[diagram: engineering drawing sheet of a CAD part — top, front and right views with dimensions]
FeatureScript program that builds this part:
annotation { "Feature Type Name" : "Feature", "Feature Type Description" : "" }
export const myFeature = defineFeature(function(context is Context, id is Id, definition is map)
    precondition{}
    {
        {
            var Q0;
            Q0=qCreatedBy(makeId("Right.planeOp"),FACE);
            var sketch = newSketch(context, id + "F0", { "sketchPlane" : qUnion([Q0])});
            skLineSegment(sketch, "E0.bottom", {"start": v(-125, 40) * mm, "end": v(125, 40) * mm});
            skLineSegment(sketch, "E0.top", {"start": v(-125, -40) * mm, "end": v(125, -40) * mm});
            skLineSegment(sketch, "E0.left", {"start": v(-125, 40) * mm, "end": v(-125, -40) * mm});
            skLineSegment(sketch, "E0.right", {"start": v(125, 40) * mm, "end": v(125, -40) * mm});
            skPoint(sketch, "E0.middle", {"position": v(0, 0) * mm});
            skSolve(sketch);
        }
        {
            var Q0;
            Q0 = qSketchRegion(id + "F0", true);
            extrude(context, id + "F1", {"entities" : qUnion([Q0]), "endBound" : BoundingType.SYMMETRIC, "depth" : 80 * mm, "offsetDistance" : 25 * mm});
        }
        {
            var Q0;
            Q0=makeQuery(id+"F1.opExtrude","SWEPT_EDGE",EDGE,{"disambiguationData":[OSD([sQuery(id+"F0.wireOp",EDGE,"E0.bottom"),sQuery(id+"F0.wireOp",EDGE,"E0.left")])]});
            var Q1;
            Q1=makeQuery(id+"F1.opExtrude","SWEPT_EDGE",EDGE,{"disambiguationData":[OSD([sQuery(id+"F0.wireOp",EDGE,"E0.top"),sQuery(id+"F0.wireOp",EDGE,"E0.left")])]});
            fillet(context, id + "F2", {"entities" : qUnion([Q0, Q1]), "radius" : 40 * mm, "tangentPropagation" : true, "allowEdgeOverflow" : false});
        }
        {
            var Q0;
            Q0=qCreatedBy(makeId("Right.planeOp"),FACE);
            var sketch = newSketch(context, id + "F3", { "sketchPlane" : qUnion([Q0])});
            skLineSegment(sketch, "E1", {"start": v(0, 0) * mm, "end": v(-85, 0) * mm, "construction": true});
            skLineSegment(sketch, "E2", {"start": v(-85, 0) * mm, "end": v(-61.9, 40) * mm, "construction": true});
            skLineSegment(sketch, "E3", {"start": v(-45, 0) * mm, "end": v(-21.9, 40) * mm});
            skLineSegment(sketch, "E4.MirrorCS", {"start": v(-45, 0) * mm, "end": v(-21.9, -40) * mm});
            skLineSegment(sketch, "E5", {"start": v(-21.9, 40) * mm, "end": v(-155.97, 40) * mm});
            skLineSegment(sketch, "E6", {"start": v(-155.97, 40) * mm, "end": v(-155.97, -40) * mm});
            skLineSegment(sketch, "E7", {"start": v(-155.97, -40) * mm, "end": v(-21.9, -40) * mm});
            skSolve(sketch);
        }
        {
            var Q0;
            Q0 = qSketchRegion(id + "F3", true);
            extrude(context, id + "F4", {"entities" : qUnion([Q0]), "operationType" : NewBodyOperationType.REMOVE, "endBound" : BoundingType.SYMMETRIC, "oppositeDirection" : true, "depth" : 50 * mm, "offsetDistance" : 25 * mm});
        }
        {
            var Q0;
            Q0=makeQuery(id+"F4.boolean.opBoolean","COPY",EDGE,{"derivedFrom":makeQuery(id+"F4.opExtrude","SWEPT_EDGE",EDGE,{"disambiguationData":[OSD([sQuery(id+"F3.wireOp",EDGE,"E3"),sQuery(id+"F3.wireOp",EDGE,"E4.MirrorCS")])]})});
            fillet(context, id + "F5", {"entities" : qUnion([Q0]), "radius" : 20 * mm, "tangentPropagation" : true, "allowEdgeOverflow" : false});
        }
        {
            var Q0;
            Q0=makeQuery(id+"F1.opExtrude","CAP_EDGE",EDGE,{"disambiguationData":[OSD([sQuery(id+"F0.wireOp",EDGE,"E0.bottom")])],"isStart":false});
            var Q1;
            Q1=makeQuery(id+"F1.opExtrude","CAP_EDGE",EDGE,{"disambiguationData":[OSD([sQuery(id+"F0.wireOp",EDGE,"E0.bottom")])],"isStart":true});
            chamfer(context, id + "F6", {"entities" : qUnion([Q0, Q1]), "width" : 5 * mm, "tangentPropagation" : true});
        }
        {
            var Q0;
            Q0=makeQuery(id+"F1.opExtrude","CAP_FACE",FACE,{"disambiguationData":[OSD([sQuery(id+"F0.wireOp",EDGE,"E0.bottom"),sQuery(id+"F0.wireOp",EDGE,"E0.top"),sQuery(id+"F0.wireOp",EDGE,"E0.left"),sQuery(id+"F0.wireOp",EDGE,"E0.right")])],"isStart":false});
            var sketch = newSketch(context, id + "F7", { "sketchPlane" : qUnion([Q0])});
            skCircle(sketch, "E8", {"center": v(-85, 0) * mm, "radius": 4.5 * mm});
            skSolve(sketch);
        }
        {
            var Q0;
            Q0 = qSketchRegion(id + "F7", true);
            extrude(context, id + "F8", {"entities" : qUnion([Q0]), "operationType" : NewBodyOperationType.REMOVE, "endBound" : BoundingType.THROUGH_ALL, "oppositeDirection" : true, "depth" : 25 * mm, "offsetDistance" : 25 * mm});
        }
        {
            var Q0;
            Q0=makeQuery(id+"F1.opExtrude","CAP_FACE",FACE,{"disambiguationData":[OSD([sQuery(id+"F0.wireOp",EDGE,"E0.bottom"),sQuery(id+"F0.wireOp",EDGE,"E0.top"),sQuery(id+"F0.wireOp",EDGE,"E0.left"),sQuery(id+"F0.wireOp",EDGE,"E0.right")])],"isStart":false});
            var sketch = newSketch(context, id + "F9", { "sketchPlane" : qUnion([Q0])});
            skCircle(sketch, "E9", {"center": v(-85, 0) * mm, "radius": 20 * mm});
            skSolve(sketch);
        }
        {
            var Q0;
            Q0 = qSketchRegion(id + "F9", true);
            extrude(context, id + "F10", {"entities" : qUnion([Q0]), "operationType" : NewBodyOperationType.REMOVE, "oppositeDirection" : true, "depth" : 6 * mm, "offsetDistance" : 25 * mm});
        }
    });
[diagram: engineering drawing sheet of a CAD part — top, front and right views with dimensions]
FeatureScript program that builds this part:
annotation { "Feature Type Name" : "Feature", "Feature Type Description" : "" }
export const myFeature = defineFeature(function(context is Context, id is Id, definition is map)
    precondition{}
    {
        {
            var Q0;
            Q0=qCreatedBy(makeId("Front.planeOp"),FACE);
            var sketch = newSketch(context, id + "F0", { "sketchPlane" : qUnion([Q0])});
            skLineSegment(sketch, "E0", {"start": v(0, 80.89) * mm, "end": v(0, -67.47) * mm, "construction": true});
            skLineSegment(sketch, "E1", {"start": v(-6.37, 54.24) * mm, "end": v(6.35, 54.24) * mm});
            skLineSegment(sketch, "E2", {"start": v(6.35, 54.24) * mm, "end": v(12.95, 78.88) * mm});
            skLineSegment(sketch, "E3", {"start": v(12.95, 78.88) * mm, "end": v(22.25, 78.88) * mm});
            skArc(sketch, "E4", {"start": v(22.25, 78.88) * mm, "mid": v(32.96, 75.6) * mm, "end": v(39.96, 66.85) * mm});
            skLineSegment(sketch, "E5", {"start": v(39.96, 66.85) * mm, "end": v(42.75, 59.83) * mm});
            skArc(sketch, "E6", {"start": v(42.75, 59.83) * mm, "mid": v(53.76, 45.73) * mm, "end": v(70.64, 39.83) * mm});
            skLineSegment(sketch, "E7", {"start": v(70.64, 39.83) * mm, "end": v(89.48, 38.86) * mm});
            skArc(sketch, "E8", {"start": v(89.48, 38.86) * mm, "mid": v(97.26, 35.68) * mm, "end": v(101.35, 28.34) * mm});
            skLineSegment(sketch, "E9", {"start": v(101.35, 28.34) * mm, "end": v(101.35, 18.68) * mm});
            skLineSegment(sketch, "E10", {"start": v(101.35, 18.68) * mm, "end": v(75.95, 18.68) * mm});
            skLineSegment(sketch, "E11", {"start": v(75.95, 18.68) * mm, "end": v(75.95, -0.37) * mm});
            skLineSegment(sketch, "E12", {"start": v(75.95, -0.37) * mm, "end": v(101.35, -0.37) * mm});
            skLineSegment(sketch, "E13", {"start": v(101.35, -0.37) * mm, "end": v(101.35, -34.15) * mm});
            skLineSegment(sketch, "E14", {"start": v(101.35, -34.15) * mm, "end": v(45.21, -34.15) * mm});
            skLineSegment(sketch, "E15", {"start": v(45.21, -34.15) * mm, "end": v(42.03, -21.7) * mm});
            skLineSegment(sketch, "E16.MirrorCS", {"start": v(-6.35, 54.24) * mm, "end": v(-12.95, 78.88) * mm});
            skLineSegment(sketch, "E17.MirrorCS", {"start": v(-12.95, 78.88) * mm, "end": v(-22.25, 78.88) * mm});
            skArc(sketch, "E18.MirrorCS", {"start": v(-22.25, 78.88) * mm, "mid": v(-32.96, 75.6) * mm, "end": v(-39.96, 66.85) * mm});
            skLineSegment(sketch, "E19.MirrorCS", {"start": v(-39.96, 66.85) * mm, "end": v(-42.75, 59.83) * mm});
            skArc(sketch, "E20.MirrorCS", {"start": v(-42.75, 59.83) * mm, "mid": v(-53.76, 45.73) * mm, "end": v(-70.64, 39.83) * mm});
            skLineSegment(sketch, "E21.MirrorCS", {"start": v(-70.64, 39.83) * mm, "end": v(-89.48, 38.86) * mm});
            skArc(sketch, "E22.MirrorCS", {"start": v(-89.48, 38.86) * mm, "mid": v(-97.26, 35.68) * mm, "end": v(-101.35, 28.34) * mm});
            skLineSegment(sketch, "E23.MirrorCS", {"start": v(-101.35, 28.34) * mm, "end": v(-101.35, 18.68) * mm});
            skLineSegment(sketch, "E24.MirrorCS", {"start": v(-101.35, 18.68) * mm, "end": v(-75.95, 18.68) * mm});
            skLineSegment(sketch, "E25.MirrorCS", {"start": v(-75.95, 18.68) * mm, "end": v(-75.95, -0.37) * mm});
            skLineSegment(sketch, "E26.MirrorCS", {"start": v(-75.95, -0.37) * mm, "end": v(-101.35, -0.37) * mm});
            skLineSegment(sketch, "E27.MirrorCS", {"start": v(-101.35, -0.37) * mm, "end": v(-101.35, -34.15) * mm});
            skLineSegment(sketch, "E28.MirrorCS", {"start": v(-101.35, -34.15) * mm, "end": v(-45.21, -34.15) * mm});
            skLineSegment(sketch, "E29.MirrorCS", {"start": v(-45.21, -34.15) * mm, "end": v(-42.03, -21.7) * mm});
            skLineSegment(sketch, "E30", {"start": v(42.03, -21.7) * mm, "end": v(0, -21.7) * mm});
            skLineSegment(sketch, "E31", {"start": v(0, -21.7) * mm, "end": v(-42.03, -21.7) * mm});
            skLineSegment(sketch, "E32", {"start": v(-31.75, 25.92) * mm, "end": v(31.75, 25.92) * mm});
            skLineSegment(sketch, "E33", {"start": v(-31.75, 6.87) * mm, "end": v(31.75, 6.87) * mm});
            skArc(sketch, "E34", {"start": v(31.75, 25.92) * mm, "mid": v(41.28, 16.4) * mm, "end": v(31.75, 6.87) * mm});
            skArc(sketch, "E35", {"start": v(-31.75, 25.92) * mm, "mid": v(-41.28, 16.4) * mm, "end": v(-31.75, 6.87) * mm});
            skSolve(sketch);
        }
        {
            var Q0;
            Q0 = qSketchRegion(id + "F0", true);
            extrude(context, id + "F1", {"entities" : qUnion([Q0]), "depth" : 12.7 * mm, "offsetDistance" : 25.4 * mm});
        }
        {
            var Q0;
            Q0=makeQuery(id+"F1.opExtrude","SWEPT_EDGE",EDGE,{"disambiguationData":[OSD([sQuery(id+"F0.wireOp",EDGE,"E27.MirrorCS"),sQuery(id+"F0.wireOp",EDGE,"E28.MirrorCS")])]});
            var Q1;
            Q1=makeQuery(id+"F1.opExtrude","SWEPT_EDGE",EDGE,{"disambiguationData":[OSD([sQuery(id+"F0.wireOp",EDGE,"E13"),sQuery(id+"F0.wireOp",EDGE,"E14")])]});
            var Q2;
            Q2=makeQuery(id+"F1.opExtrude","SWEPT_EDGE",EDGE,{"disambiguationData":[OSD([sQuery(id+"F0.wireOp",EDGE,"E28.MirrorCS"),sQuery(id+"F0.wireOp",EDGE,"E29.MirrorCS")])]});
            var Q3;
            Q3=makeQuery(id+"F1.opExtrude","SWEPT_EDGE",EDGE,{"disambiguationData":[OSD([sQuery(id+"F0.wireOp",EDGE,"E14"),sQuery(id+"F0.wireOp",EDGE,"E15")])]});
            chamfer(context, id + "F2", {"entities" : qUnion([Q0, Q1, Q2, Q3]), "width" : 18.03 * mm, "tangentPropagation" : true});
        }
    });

EXERCISE DETAILS -> Pull out every line in the records that contains the string "sketchPlane" and copy those lines. Match case exactly.

FULL RESPONSE ->
            var sketch = newSketch(context, id + "F0", { "sketchPlane" : qUnion([Q0])});
            var sketch = newSketch(context, id + "F3", { "sketchPlane" : qUnion([Q0])});
            var sketch = newSketch(context, id + "F7", { "sketchPlane" : qUnion([Q0])});
            var sketch = newSketch(context, id + "F9", { "sketchPlane" : qUnion([Q0])});
            var sketch = newSketch(context, id + "F0", { "sketchPlane" : qUnion([Q0])});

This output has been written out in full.